Importance: A key objective of the Americans With Disabilities Act of 1990 (ADA) is community integration; yet, nearly 30 yr later, little is known about the participation of people with disabilities who transition from institutions to the community.

Objective: To understand how people with disabilities describe full participation after transitioning from an institution to the community and to identify environmental barriers and facilitators to participation during and after this transition.

Design: The ADA–Participatory Action Research Consortium (ADA–PARC), a collaboration among researchers, people with disabilities, and community organizations, is implementing a multimethod, participatory action research study of participation among people with disabilities posttransition. This article presents qualitative findings from semistructured interviews collected as part of the larger ADA–PARC project.

Setting: ADA–PARC community partners across the United States.

Participants: One hundred fifty-three adults with disabilities.

Outcomes and Measures: We used a semistructured interview guide to ask participants about their experiences during and after transition to the community.

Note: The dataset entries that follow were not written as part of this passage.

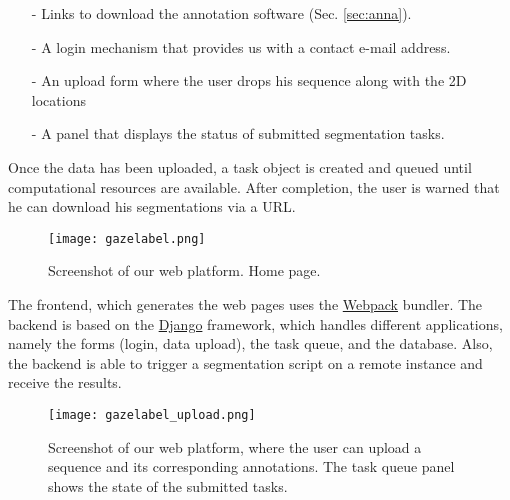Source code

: \begin{itemize}
  \item[-]{Links to download the annotation software (Sec. \ref{sec:anna}).}
  \item[-]{A login mechanism that provides us with a contact e-mail address.}
  \item[-]{An upload form where the user drops his sequence along with the 2D locations}
  \item[-]{A panel that displays the status of submitted segmentation tasks.}
\end{itemize}

Once the data has been uploaded, a task object is created and queued until computational resources are available.
After completion, the user is warned that he can download his segmentations via a URL.

\begin{figure}[!htpb]
  \texttt{[image: gazelabel.png]}
  \caption{Screenshot of our web platform. Home page.}
  \label{fig:homepage}
\end{figure}

The frontend, which generates the web pages uses the \href{https://webpack.js.org}{Webpack} bundler.
The backend is based on the \href{https://www.djangoproject.com/}{Django} framework, which handles different applications, namely the forms (login, data upload), the task queue, and the database.
Also, the backend is able to trigger a segmentation script on a remote instance and receive the results.

\begin{figure}[!htpb]
  \texttt{[image: gazelabel\_upload.png]}
  \caption{Screenshot of our web platform, where the user can upload a sequence and its corresponding annotations. The task queue panel shows the state of the submitted tasks.}
  \label{fig:upload}
\end{figure}

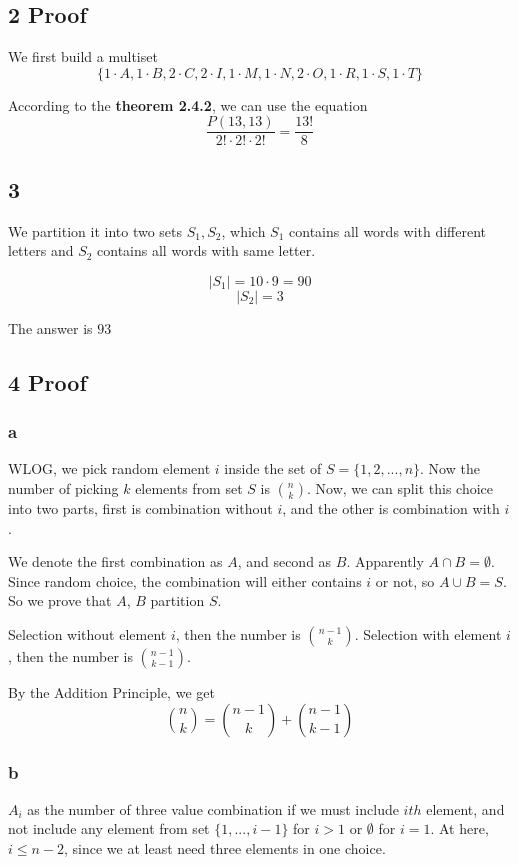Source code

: \documentclass{article}
\begin{document}
\subsection*{2 Proof}

We first build a multiset $$\{1 \cdot A, 1 \cdot  B,  2 \cdot C, 2 \cdot I, 1 \cdot M, 1 \cdot N, 2 \cdot O, 1 \cdot R, 1 \cdot S, 1 \cdot T \}$$

According to the \textbf{theorem 2.4.2}, we can use the equation $$\frac{P(13, 13)}{2! \cdot 2! \cdot 2!} = \frac{13 !}{8}$$

\subsection*{3}

We partition it into two sets $S_1, S_2$, which $S_1$ contains all words with different letters and $S_2$ contains all words with same letter.

$$|S_1| = 10 \cdot 9 = 90$$
$$|S_2| = 3$$

The answer is $93$

\subsection*{4 Proof}
\subsubsection*{a}
WLOG, we pick random element $i$ inside the set of $S = \{1, 2, ..., n\}$. Now the number of picking $k$ elements from set $S$ is ${n \choose k }$. Now, we can split this choice into two parts, first is combination without $i$, and the other is combination with $i$.

We denote the first combination as $A$, and second as $B$. Apparently $A \cap B = \emptyset$. Since random choice, the combination will either contains $i$ or not, so $A \cup B = S$. So we prove that $A$, $B$ partition $S$.

Selection without element $i$, then the number is ${n - 1 \choose k}$.
Selection with element $i$, then the number is ${n - 1 \choose k - 1}$.

By the Addition Principle, we get $${n \choose k } = {n - 1 \choose k} + {n - 1 \choose k - 1}$$ 
\subsubsection*{b}

\denote $A_i$ as the number of three value combination if we must include $ith$ element, and not include any element from set $\{1, ..., i - 1 \}$ for $i > 1$ or $\emptyset$ for $i = 1$. At here, $i \leq n - 2$, since we at least need three elements in one choice.
\end{document}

Results: We identified four themes: (1) the process of transition as ongoing rather than a single event, (2) access to everyday occupations as full participation and what fully represents “living a life,” (3) environmental barriers to participation, and (4) social identity as participation as the transformative process of moving from the disempowering isolation of the institution to being integrated into the community.

Conclusions and Relevance: As people with disabilities transition into community settings, they require ongoing supports to facilitate their full, long-term participation.

What This Article Adds: People with disabilities reported that transitioning from institutions to the community was itself not enough to support their full community participation; rather, they viewed transition as an ongoing process, and they needed services and supports to fully participate. Occupational therapy practitioners working in institutional and community settings can partner with local disability advocacy communities to support their clients’ sense of identity and self-confidence during and after transition to the community.